Is populism a good concept? Or is it a new way of denigrating “the people” and glorifying the elites? It might be more of the latter than you think, according to a fascinating paper by French political sociologist Annie Collovald.
The concept of populism has basically done a 180, as it moved from a label that was self-applied to becoming one that’s stuck to political opponents. That’s part of what Collovald is referring to with the title: Le populisme : de la valorisation à la stigmatisation du populaire. It used to be a term adopted by certain left-leaning American progressives, but resurfaced in American debates on the new right and was imported from there into France in the mid-1980s to analyse the Front Nationale.
Collovald argues that the shift to understanding the FN in terms of populism — rather than “national-capitalisme” or “national-libéralisme” — involves a fundamental change of focus. She argues that explanations in terms of “populism” shifts attention towards the electorate or voters, rather than the activities, histories and political resources of spokespersons and activists. More precisely, thinking in terms of populism emphasises the relationship between Le Pen and the voters mobilised. In these explanations, the dispositions of these voters — think, “working class authoritarianism” — takes central place, so that the emphasis is on how these become mobilised for the Front Nationale. These voters were disproportionally drawn from the lower regions of social space, whereas those rich in capital, especially cultural capital, are statistically much less likely to vote Le Pen.

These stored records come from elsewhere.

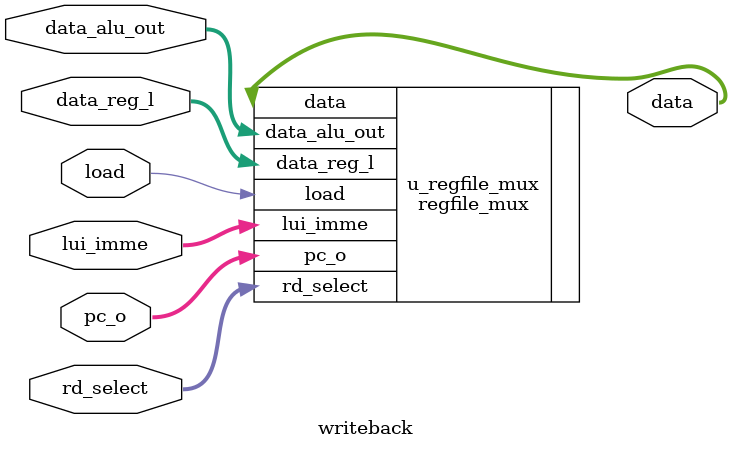
<source format=v>
`include "regfile_mux.v"
module writeback (
      
    input wire [31:0] data_alu_out,
    input wire [31:0] data_reg_l,
    input wire [31:0] pc_o,
    input wire [1:0] rd_select,
    input wire load,
    input wire [31:0]lui_imme,
    output wire [31:0] data
);

regfile_mux u_regfile_mux (
    .data_alu_out(data_alu_out),
    .data_reg_l(data_reg_l),
    .load(load),
    .lui_imme(lui_imme),
    .pc_o(pc_o),
    .rd_select(rd_select),
    .data(data)

);
    
endmodule
</source>
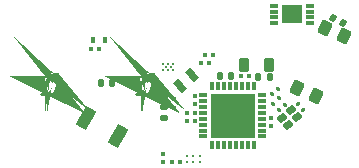
<source format=gbr>
%TF.GenerationSoftware,KiCad,Pcbnew,9.0.5*%
%TF.CreationDate,2025-10-30T22:03:55+01:00*%
%TF.ProjectId,36mm PCB,33366d6d-2050-4434-922e-6b696361645f,rev?*%
%TF.SameCoordinates,Original*%
%TF.FileFunction,Paste,Top*%
%TF.FilePolarity,Positive*%
%FSLAX46Y46*%
G04 Gerber Fmt 4.6, Leading zero omitted, Abs format (unit mm)*
G04 Created by KiCad (PCBNEW 9.0.5) date 2025-10-30 22:03:55*
%MOMM*%
%LPD*%
G01*
G04 APERTURE LIST*
G04 Aperture macros list*
%AMRoundRect*
0 Rectangle with rounded corners*
0 $1 Rounding radius*
0 $2 $3 $4 $5 $6 $7 $8 $9 X,Y pos of 4 corners*
0 Add a 4 corners polygon primitive as box body*
4,1,4,$2,$3,$4,$5,$6,$7,$8,$9,$2,$3,0*
0 Add four circle primitives for the rounded corners*
1,1,$1+$1,$2,$3*
1,1,$1+$1,$4,$5*
1,1,$1+$1,$6,$7*
1,1,$1+$1,$8,$9*
0 Add four rect primitives between the rounded corners*
20,1,$1+$1,$2,$3,$4,$5,0*
20,1,$1+$1,$4,$5,$6,$7,0*
20,1,$1+$1,$6,$7,$8,$9,0*
20,1,$1+$1,$8,$9,$2,$3,0*%
%AMRotRect*
0 Rectangle, with rotation*
0 The origin of the aperture is its center*
0 $1 length*
0 $2 width*
0 $3 Rotation angle, in degrees counterclockwise*
0 Add horizontal line*
21,1,$1,$2,0,0,$3*%
%AMFreePoly0*
4,1,59,0.028499,0.147118,0.029264,0.147118,0.083336,0.124720,0.086045,0.122010,0.089073,0.120690,0.099600,0.108455,0.124720,0.083336,0.127970,0.075489,0.132617,0.070090,0.137032,0.053612,0.147118,0.029264,0.147118,0.015972,0.149895,0.005609,0.147118,-0.009067,0.147118,-0.029264,0.140082,-0.046248,0.137484,-0.059984,0.130440,-0.069525,0.124720,-0.083336,0.107652,-0.100403,
0.097843,-0.113696,0.090457,-0.117598,0.083336,-0.124720,0.053958,-0.136888,0.038823,-0.144889,-0.034562,-0.164553,-0.168307,-0.236668,-0.281816,-0.337682,-0.368970,-0.462151,-0.425070,-0.603363,-0.447092,-0.753706,-0.433849,-0.905077,-0.386055,-1.049313,-0.306285,-1.178638,-0.252564,-1.232360,-0.217047,-1.288884,-0.209573,-1.355221,-0.231621,-1.418231,-0.278825,-1.465435,-0.341835,-1.487484,
-0.408172,-1.480009,-0.464697,-1.444492,-0.579686,-1.305223,-0.666241,-1.146708,-0.721234,-0.974678,-0.742675,-0.795349,-0.729791,-0.615202,-0.683046,-0.440750,-0.604131,-0.278297,-0.495898,-0.133714,-0.362258,-0.012227,-0.208042,0.081772,-0.038823,0.144888,-0.038823,0.144889,-0.034232,0.145059,-0.029264,0.147118,0.020751,0.147118,0.027887,0.147385,0.028499,0.147118,0.028499,0.147118,
$1*%
%AMFreePoly1*
4,1,68,-0.020751,0.147118,0.029264,0.147118,0.034232,0.145059,0.038823,0.144889,0.213119,0.079288,0.371268,-0.019055,0.507193,-0.146362,0.615668,-0.297741,0.692529,-0.467373,0.734818,-0.648741,0.740911,-0.834874,0.710576,-1.018619,0.644974,-1.192915,0.546631,-1.351064,0.419324,-1.486989,0.267945,-1.595465,0.098313,-1.672325,-0.083055,-1.714614,-0.269188,-1.720707,-0.452933,-1.690371,
-0.511953,-1.659178,-0.551593,-1.605466,-0.564005,-1.539873,-0.546726,-1.475392,-0.503183,-1.424793,-0.441997,-1.398097,-0.375288,-1.400593,-0.304545,-1.419548,-0.158173,-1.425025,-0.014252,-1.397794,0.120002,-1.339219,0.237855,-1.252240,0.333399,-1.141216,0.401842,-1.011715,0.439752,-0.870231,0.445229,-0.723859,0.417998,-0.579938,0.359423,-0.445684,0.272444,-0.327831,0.161420,-0.232286,
0.031919,-0.163845,-0.038823,-0.144889,-0.053958,-0.136888,-0.083336,-0.124720,-0.090457,-0.117598,-0.097843,-0.113696,-0.107652,-0.100403,-0.124720,-0.083336,-0.130440,-0.069525,-0.137484,-0.059984,-0.140082,-0.046248,-0.147118,-0.029264,-0.147118,-0.009067,-0.149895,0.005609,-0.147118,0.015972,-0.147118,0.029264,-0.137032,0.053612,-0.132617,0.070090,-0.127970,0.075489,-0.124720,0.083336,
-0.099600,0.108455,-0.089073,0.120690,-0.086045,0.122010,-0.083336,0.124720,-0.029264,0.147118,-0.028499,0.147118,-0.027887,0.147385,-0.020751,0.147118,-0.020751,0.147118,$1*%
G04 Aperture macros list end*
%ADD10RoundRect,0.140000X-0.140000X-0.170000X0.140000X-0.170000X0.140000X0.170000X-0.140000X0.170000X0*%
%ADD11FreePoly0,210.000000*%
%ADD12FreePoly1,210.000000*%
%ADD13RoundRect,0.079500X0.005935X-0.128005X0.125933X-0.023692X-0.005935X0.128005X-0.125933X0.023692X0*%
%ADD14RoundRect,0.079500X0.079500X0.100500X-0.079500X0.100500X-0.079500X-0.100500X0.079500X-0.100500X0*%
%ADD15RoundRect,0.079500X-0.100500X0.079500X-0.100500X-0.079500X0.100500X-0.079500X0.100500X0.079500X0*%
%ADD16RoundRect,0.200000X-0.102845X0.489309X-0.440940X-0.235738X0.102845X-0.489309X0.440940X0.235738X0*%
%ADD17RoundRect,0.079500X-0.005935X0.128005X-0.125933X0.023692X0.005935X-0.128005X0.125933X-0.023692X0*%
%ADD18R,0.450000X0.600000*%
%ADD19RoundRect,0.140000X-0.198728X-0.094906X0.055038X-0.213239X0.198728X0.094906X-0.055038X0.213239X0*%
%ADD20C,0.320000*%
%ADD21RoundRect,0.218750X0.218750X0.381250X-0.218750X0.381250X-0.218750X-0.381250X0.218750X-0.381250X0*%
%ADD22RoundRect,0.140000X0.140000X0.170000X-0.140000X0.170000X-0.140000X-0.170000X0.140000X-0.170000X0*%
%ADD23RotRect,1.000000X1.800000X150.000000*%
%ADD24RoundRect,0.079500X0.100500X-0.079500X0.100500X0.079500X-0.100500X0.079500X-0.100500X-0.079500X0*%
%ADD25R,0.800000X0.300000*%
%ADD26R,1.750000X1.550000*%
%ADD27RoundRect,0.147500X-0.147500X-0.172500X0.147500X-0.172500X0.147500X0.172500X-0.147500X0.172500X0*%
%ADD28RotRect,0.600000X1.100000X223.000000*%
%ADD29RoundRect,0.140000X0.170000X-0.140000X0.170000X0.140000X-0.170000X0.140000X-0.170000X-0.140000X0*%
%ADD30R,0.300000X0.800000*%
%ADD31R,3.800000X3.800000*%
%ADD32C,0.200000*%
%ADD33RoundRect,0.090000X0.077320X0.345466X-0.352865X-0.028488X-0.077320X-0.345466X0.352865X0.028488X0*%
%ADD34RoundRect,0.079500X-0.079500X-0.100500X0.079500X-0.100500X0.079500X0.100500X-0.079500X0.100500X0*%
%ADD35RoundRect,0.079500X-0.128005X-0.005935X-0.023692X-0.125933X0.128005X0.005935X0.023692X0.125933X0*%
G04 APERTURE END LIST*
D10*
%TO.C,C18*%
X147670000Y-101360000D03*
X146710000Y-101360000D03*
%TD*%
D11*
%TO.C,L2*%
X142495685Y-100565686D03*
D12*
X142137056Y-100772741D03*
%TD*%
D11*
%TO.C,L3*%
X150565685Y-100565686D03*
D12*
X150207056Y-100772741D03*
%TD*%
D13*
%TO.C,C7*%
X161759625Y-103686340D03*
X162280375Y-103233660D03*
%TD*%
D14*
%TO.C,C33*%
X159225000Y-100780000D03*
X158535000Y-100780000D03*
%TD*%
D15*
%TO.C,R25*%
X161120000Y-104345000D03*
X161120000Y-105035000D03*
%TD*%
D16*
%TO.C,SW5*%
X164877030Y-102496886D03*
X163336308Y-101778435D03*
X167243692Y-97421565D03*
X165702970Y-96703114D03*
%TD*%
D17*
%TO.C,R26*%
X161820375Y-102703660D03*
X161299625Y-103156340D03*
%TD*%
D14*
%TO.C,R2*%
X156185000Y-98980000D03*
X155495000Y-98980000D03*
%TD*%
D18*
%TO.C,LED1*%
X146030000Y-97780000D03*
X147030000Y-97780000D03*
%TD*%
D19*
%TO.C,C15*%
X166354972Y-95867143D03*
X167225028Y-96272857D03*
%TD*%
D20*
%TO.C,IC4*%
X153953000Y-108052500D03*
X154530000Y-108052500D03*
X155107000Y-108052500D03*
X153953000Y-107552500D03*
X154530000Y-107552500D03*
X155107000Y-107552500D03*
%TD*%
D21*
%TO.C,L4*%
X160902500Y-99830000D03*
X158777500Y-99830000D03*
%TD*%
D22*
%TO.C,C34*%
X157750000Y-100840000D03*
X156790000Y-100840000D03*
%TD*%
D23*
%TO.C,ANT1*%
X148122339Y-105905000D03*
X145437661Y-104355000D03*
%TD*%
D24*
%TO.C,C32*%
X151979999Y-108065000D03*
X151980001Y-107375000D03*
%TD*%
%TO.C,C28*%
X154680000Y-104585000D03*
X154680000Y-103895000D03*
%TD*%
D15*
%TO.C,R1*%
X152880000Y-102785000D03*
X152880000Y-103475000D03*
%TD*%
D14*
%TO.C,R6*%
X146575000Y-98530000D03*
X145885000Y-98530000D03*
%TD*%
D25*
%TO.C,IC5*%
X164390000Y-96340000D03*
X164390000Y-95840000D03*
X164390000Y-95339999D03*
X164390001Y-94840000D03*
X161390000Y-94840000D03*
X161390000Y-95340000D03*
X161390000Y-95840001D03*
X161389999Y-96340000D03*
D26*
X162890000Y-95590000D03*
%TD*%
D27*
%TO.C,L1*%
X160025000Y-100900000D03*
X160995000Y-100900000D03*
%TD*%
D28*
%TO.C,Y1*%
X154431948Y-100682602D03*
X153408052Y-101637398D03*
%TD*%
D29*
%TO.C,C25*%
X152070000Y-104380000D03*
X152070000Y-103420000D03*
%TD*%
D24*
%TO.C,R20*%
X153980000Y-104585000D03*
X153980000Y-103895000D03*
%TD*%
D25*
%TO.C,D1*%
X155385000Y-102420000D03*
X155385000Y-102920000D03*
X155385000Y-103420000D03*
X155385000Y-103920000D03*
X155385000Y-104420000D03*
X155385000Y-104920000D03*
X155385000Y-105420000D03*
X155385000Y-105920000D03*
D30*
X156135000Y-106670000D03*
X156635000Y-106670000D03*
X157135000Y-106670000D03*
X157635000Y-106670000D03*
X158135000Y-106670000D03*
X158635000Y-106670000D03*
X159135000Y-106670000D03*
X159635000Y-106670000D03*
D25*
X160385000Y-105920000D03*
X160385000Y-105420000D03*
X160385000Y-104920000D03*
X160385000Y-104420000D03*
X160385000Y-103920000D03*
X160385000Y-103420000D03*
X160385000Y-102920000D03*
X160385000Y-102420000D03*
D30*
X159635000Y-101670000D03*
X159135000Y-101670000D03*
X158635000Y-101670000D03*
X158135000Y-101670000D03*
X157635000Y-101670000D03*
X157135000Y-101670000D03*
X156635000Y-101670000D03*
X156135000Y-101670000D03*
D31*
X157885000Y-104170000D03*
%TD*%
D32*
%TO.C,IC1*%
X152830000Y-99760000D03*
X152400000Y-99760000D03*
X151970000Y-99760000D03*
X152625000Y-100040000D03*
X152175000Y-100040000D03*
X152830000Y-100320000D03*
X152400000Y-100320000D03*
X151970000Y-100320000D03*
%TD*%
D17*
%TO.C,R24*%
X161700375Y-101873658D03*
X161179625Y-102326342D03*
%TD*%
D15*
%TO.C,R19*%
X154680000Y-102485000D03*
X154680000Y-103175000D03*
%TD*%
D33*
%TO.C,Y3*%
X163318646Y-104297453D03*
X162793798Y-103693685D03*
X162001354Y-104382547D03*
X162526202Y-104986315D03*
%TD*%
D34*
%TO.C,R30*%
X155165000Y-99680000D03*
X155855000Y-99680000D03*
%TD*%
D35*
%TO.C,C8*%
X163363660Y-103159625D03*
X163816340Y-103680375D03*
%TD*%
D14*
%TO.C,R7*%
X153374999Y-108070000D03*
X152685001Y-108070000D03*
%TD*%
M02*

</source>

“In this sense, the explanation closes and, by simplifying, becomes tautological: only socially illegitimate voters can find themselves in the illegitimate ideas of this party. By exonerating the social elites from any inclination towards the FN from the outset — since, protected by their diplomas and their standard of living, they are [seen as highly unlikely to fall] for “simplistic” and racist theses — the explanation thus re-enacts on an apparently descriptive level […] the idea of the moral superiority of social elites.”
That elites are of a different and higher moral quality than the populous, is an idea that serves to legitimate class domination. In this sense, understanding politics in terms of populism becomes ideological, in the Marxist sense.